**WORK REQUEST**
Transcribe the lines of the entries below exactly, from the line containing "entropys, plpds, entropys" through the line containing "Reading left to", including both of those lines.

**RECORDS PROVIDED**
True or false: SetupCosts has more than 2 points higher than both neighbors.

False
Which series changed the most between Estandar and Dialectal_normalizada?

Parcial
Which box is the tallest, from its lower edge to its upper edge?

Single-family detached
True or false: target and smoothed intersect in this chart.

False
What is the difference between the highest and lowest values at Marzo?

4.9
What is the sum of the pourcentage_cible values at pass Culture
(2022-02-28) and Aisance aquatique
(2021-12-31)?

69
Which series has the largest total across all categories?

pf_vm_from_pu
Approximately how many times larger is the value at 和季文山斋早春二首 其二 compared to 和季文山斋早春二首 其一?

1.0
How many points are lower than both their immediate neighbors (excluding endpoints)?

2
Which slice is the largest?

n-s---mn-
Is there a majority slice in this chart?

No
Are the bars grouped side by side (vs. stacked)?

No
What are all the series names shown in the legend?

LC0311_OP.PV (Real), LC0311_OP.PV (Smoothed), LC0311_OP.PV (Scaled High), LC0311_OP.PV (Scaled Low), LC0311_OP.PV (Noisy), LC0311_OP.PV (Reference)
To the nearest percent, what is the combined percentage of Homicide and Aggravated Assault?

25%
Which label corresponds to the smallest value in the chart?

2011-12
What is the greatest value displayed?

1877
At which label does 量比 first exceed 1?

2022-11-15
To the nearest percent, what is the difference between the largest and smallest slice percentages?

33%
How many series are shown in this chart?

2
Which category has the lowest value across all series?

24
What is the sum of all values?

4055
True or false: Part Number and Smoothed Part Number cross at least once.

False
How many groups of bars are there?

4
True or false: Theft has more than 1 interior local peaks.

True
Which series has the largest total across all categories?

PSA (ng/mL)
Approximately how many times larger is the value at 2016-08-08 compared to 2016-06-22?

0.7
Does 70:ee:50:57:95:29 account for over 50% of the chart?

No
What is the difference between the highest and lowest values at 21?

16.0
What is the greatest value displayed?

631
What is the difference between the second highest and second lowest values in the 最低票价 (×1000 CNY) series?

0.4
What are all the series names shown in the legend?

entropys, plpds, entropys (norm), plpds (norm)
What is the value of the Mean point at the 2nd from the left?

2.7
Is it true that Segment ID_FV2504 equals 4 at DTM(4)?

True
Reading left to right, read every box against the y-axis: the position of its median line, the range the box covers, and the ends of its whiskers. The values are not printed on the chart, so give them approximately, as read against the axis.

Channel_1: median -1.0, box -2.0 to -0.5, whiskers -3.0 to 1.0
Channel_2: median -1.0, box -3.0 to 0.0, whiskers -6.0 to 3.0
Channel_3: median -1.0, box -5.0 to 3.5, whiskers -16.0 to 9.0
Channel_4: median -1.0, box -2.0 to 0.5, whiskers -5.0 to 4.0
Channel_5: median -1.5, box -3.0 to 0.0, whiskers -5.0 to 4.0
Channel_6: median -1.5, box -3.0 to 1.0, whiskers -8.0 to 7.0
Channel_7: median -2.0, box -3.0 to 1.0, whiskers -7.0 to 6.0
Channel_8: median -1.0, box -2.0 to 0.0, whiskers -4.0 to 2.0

**YOUR SOLUTION**
entropys, plpds, entropys (norm), plpds (norm)
What is the value of the Mean point at the 2nd from the left?

2.7
Is it true that Segment ID_FV2504 equals 4 at DTM(4)?

True
Reading left to right, read every box against the y-axis: the position of its median line, the range the box covers, and the ends of its whiskers. The values are not printed on the chart, so give them approximately, as read against the axis.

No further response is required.